Con alguien debatí que el tiempo es relativo, no llegamos a ningún acuerdo. Lo que no es relativo es que el tiempo es un cabrón que nunca juega a nuestro favor.

 Mi corazón va a estallar, la corriente de tiempo fluye demasiado rápido como para que mis arterias aguanten tal presión. Mi cerebro se fundirá cuando el tiempo y sus movimientos inesperados aplasten mis neuronas sin compasión.

El tiempo aniquila hoy mis sentidos, crea tantas sensaciones a la vez que se me hace imposible e insufrible soportarlas. Estoy apunto de sufrir un fallo multiorgánico. Necesito un lavado de estómago, necesito que las mil mariposas traviesas de mi personal metamorfosis se calmen y dejen de moverse. Necesito un analgésico, mi propia droga, la palabra.

 

Este barco inestable e imposible de parar pues el caudal de una gran ciudad le desvía constantemente de su rumbo, me provoca un mareo que quiero parar, necesito echar el ancla y poder vencer la necesidad de seguir moviéndome, pero en el fondo me gusta.

 

Amo la movilidad, descubrir cuantos recovecos hay en mi camino, pero sin embargo la ceguera que me provoca el ajetreo de mi vida impiden ver mi senda.
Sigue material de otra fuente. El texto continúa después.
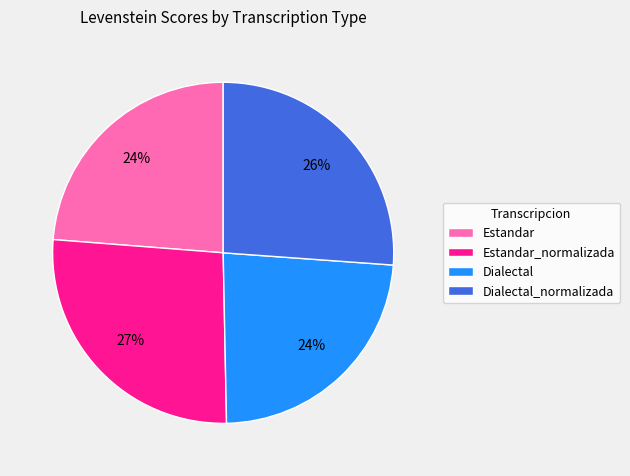

What is the ratio of the value at Dialectal_normalizada to the value at Dialectal?

1.1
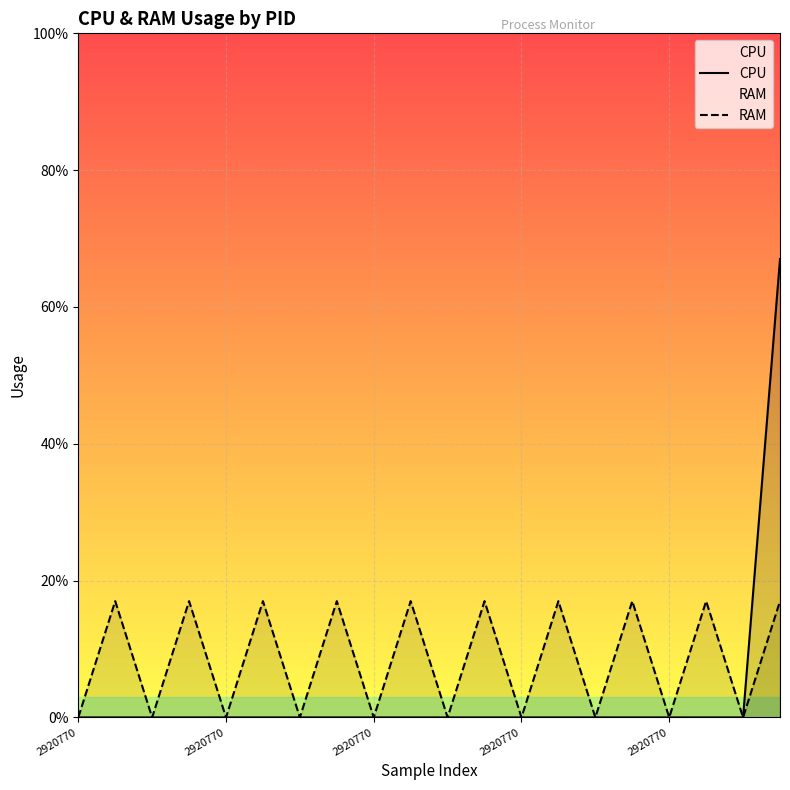

True or false: RAM has a value of 1.7 at 13.

True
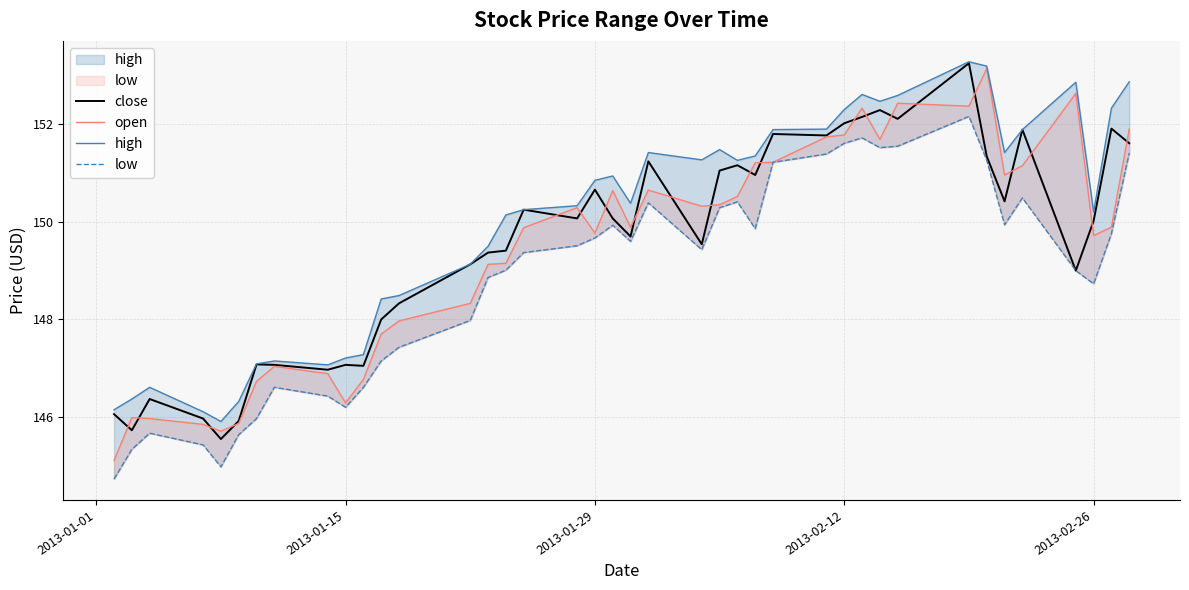

How many lines are shown in the chart?

4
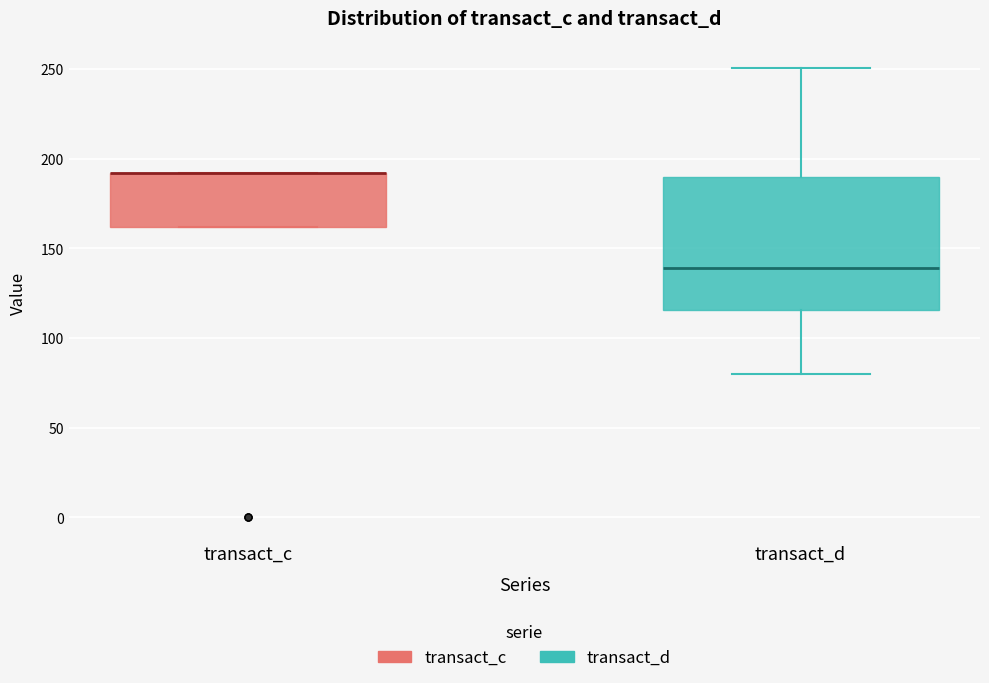

Reading left to right, read every box against the y-axis: the position of its median line, the range the box covers, and the ends of its whiskers. The values are not printed on the chart, so give them approximately, as read against the axis.

transact_c: median 190 (drawn on the box's upper edge), box 160 to 190, whiskers 160 to 190
transact_d: median 140, box 115 to 190, whiskers 80 to 250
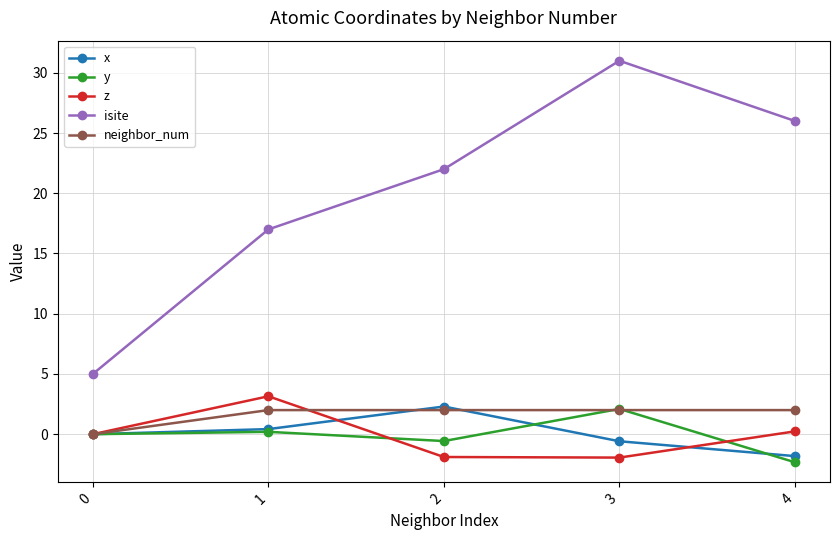

Which category has the highest value in the z series?

1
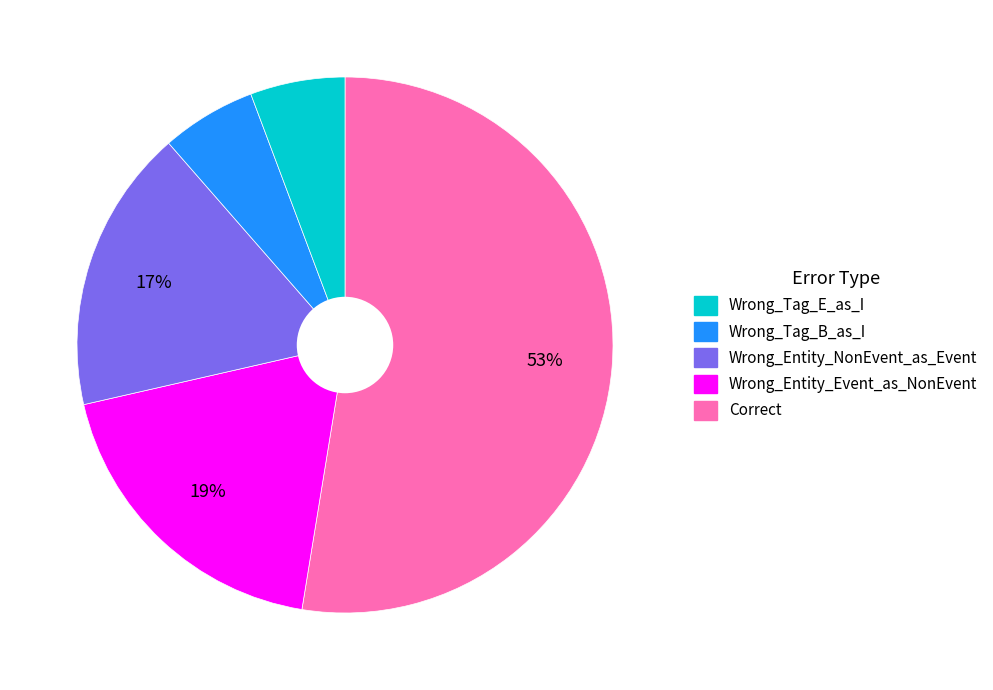

How many segments does this pie chart have?

5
El tiempo y esa velocidad que de repente he cogido al caminar y que intento detener pues el movimiento de Madrid ha contagiado mis piernas que ahora ya no saben frenar, no me dejan disfrutar de nada.

 

Mañana despertaré con un vago de recuerdo de todo cuanto viví ayer que quedará ahogado en lo que haré hoy y desaparecerá en aquel cajón desastre e inútil, pues en mi caso no hay dos situaciones iguales, que  se llama experiencia.

Tiempo ya me cansé de ser tu muñeca, ahora seré yo quién decida el ritmo de mi vida. Estaré preparada para el bipolarismo que supone las vueltas que le das a la vida.Ya no te impondrás mas en mi camino, me interpondré yo entre tus obstaculos y mi senda para así poder seguirla. Ya no jugaré a eso de que para valorar cuanto tengo he de perderlo y que solo me quede recordarlo.